It is a close second to the ESV in a
complete library sense. Better concordance than most study bibles, exhaustive notes that rival the ESV, great color photos, maps and charts throughout. Very good book introductions. Helpful articles in the back on a variety of topics.
It leans reformed like the ESV, but doesnt make a huge fuss about. It tries to be balanced in Revelation and present multiple view points.
Chronologically presents the events of the gospels differently(moslty between John and synotpoics) than the ESV study Bible. It also holds to a AD 30 crucifixion vs the
AD 33 of thr ESV. Some nice differences to help provide a balanced prospective.....i could go on and on. If you have any detailed questions, let me know.
To me it is hands down one of the top 2 study bibles out to there.
Yes, the Calvinist view point is more pronounced in the ESV study Bible.
The rest of the Bible content is give and take....the book intros are better on the ESV Study Bible,
but the concordance is better in the new Zondervan NIV study Bible. Pretty close to being equal study Bibles overall.
Absolutely would come down to preference. I would pick based upon which translation you preferred.
My wife uses the old NIV study Bible(84 version) still. She prefers it to the new one. She refuses to change translation from the '84 edition. She stocked up on the '84 translation on Christianbook.com :) Hard to blame her. It is waht she grew up on. Overall, I believe the new Zondervan Study Bible to be the better of the 2, but I do acknowledge that older edition is a fine Study Bible as well.
It is weird having "color" in your Bible as one poster noted, but you do get used to it.
This thread shouldn't have been posted in the Translations Forum, the topic is a Study Bible,... that is the notes that comes with the Bible.
Study notes are not "gender inclusive".
The study notes have very little to do with a particular translation (this can be shown when you can purchase the same notes with different translations).
The NIV Study Bible's notes fit the translation. They are rather broadly focused so as not to offend a particular group.
The first place I look at in a Study Bible's notes is Genesis 1.
The NIV SB notes in this section wouldn't offend a young earther or a old earther
The notes point to areas of agreement.
Recently Study Bible's notes have been making the Bible's thicker and heavier.
At some point a student must realize these are only a simple introduction to the verse or topic being discussed.... a fuller more detailed study requires outside reference material.

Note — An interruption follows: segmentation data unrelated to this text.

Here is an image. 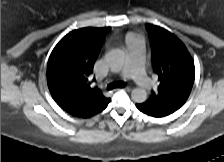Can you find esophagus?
Here are the masks:
<instances>
[{
    "label": "esophagus",
    "mask_w": 224,
    "mask_h": 162,
    "mask_svg": "<svg viewBox=\"0 0 224 162\" xmlns=\"http://www.w3.org/2000/svg\"><path fill=\"white\" fill-rule=\"evenodd\" d=\"M124 90L130 91L131 88L130 87H125Z\"/></svg>",
    "instance_id": "obj_1"
}]
</instances>
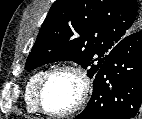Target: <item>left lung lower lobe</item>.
<instances>
[{
    "label": "left lung lower lobe",
    "mask_w": 142,
    "mask_h": 119,
    "mask_svg": "<svg viewBox=\"0 0 142 119\" xmlns=\"http://www.w3.org/2000/svg\"><path fill=\"white\" fill-rule=\"evenodd\" d=\"M142 116V30L124 37L94 76L92 97L75 119Z\"/></svg>",
    "instance_id": "0a47b994"
}]
</instances>
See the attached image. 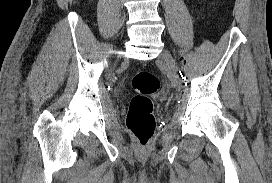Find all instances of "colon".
<instances>
[{
	"label": "colon",
	"mask_w": 272,
	"mask_h": 183,
	"mask_svg": "<svg viewBox=\"0 0 272 183\" xmlns=\"http://www.w3.org/2000/svg\"><path fill=\"white\" fill-rule=\"evenodd\" d=\"M132 87L136 94L132 97L126 126L139 146L145 147L155 132V117L151 97L160 88L159 78L150 71H139L132 78Z\"/></svg>",
	"instance_id": "colon-1"
}]
</instances>
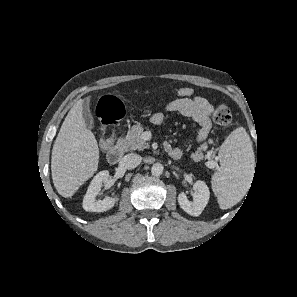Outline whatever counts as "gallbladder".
<instances>
[{
	"label": "gallbladder",
	"instance_id": "1",
	"mask_svg": "<svg viewBox=\"0 0 297 297\" xmlns=\"http://www.w3.org/2000/svg\"><path fill=\"white\" fill-rule=\"evenodd\" d=\"M89 104H90V99H86L85 102L83 103V118H84L86 126L89 129H91L95 125V120H94V117L90 111Z\"/></svg>",
	"mask_w": 297,
	"mask_h": 297
}]
</instances>
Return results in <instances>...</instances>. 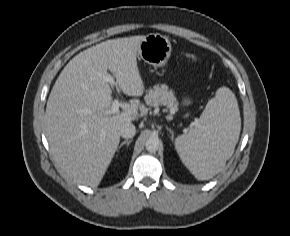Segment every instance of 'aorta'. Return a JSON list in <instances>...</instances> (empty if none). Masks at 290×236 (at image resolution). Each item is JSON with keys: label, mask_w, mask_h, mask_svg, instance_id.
Wrapping results in <instances>:
<instances>
[{"label": "aorta", "mask_w": 290, "mask_h": 236, "mask_svg": "<svg viewBox=\"0 0 290 236\" xmlns=\"http://www.w3.org/2000/svg\"><path fill=\"white\" fill-rule=\"evenodd\" d=\"M159 139L156 137H150L145 142L146 150L149 152H156L159 148Z\"/></svg>", "instance_id": "762f6f07"}]
</instances>
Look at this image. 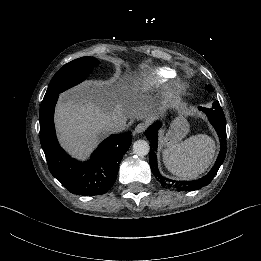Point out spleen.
<instances>
[{
	"label": "spleen",
	"instance_id": "obj_1",
	"mask_svg": "<svg viewBox=\"0 0 261 261\" xmlns=\"http://www.w3.org/2000/svg\"><path fill=\"white\" fill-rule=\"evenodd\" d=\"M163 155L165 165L177 177L194 178L211 163L214 155L213 141L203 134L192 135L168 147Z\"/></svg>",
	"mask_w": 261,
	"mask_h": 261
}]
</instances>
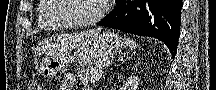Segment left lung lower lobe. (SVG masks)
I'll use <instances>...</instances> for the list:
<instances>
[{"mask_svg":"<svg viewBox=\"0 0 216 90\" xmlns=\"http://www.w3.org/2000/svg\"><path fill=\"white\" fill-rule=\"evenodd\" d=\"M117 7L98 26L163 41L173 58L177 52L182 0H117Z\"/></svg>","mask_w":216,"mask_h":90,"instance_id":"1","label":"left lung lower lobe"}]
</instances>
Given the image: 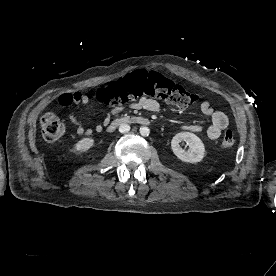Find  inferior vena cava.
Masks as SVG:
<instances>
[{
    "label": "inferior vena cava",
    "mask_w": 276,
    "mask_h": 276,
    "mask_svg": "<svg viewBox=\"0 0 276 276\" xmlns=\"http://www.w3.org/2000/svg\"><path fill=\"white\" fill-rule=\"evenodd\" d=\"M130 130V126L128 124H121L119 126V132L120 133H126Z\"/></svg>",
    "instance_id": "602c4592"
}]
</instances>
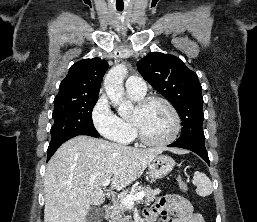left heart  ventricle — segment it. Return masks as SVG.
Segmentation results:
<instances>
[{
    "mask_svg": "<svg viewBox=\"0 0 257 222\" xmlns=\"http://www.w3.org/2000/svg\"><path fill=\"white\" fill-rule=\"evenodd\" d=\"M135 114V111L133 112ZM143 134L152 141L169 137L174 128L173 117L168 108L159 102L150 104L137 115Z\"/></svg>",
    "mask_w": 257,
    "mask_h": 222,
    "instance_id": "obj_1",
    "label": "left heart ventricle"
}]
</instances>
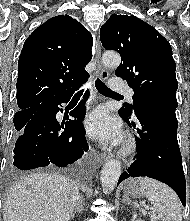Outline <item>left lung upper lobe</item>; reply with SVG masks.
<instances>
[{
	"label": "left lung upper lobe",
	"instance_id": "obj_1",
	"mask_svg": "<svg viewBox=\"0 0 190 221\" xmlns=\"http://www.w3.org/2000/svg\"><path fill=\"white\" fill-rule=\"evenodd\" d=\"M100 40L106 50L121 55L116 76L122 77L134 90L133 106L118 112L129 118L131 108L146 104L177 107L176 64L169 42L143 20L126 14H112L101 27Z\"/></svg>",
	"mask_w": 190,
	"mask_h": 221
}]
</instances>
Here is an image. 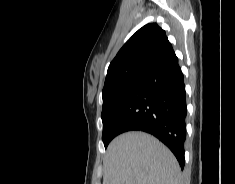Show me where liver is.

It does. But laying that aside it is an improved translation of the NIV84. If you use the NAC or Pillar commentaries. The vast majority of places where the NIV84 was critized by the commentators, the new version fixed. Example would be how the NIV84 has John using the word "faith" several times in the books he authored. However John never used the Greek word for faith. He used so form of belief or believe. The NIV2011 corrected the mistranslations.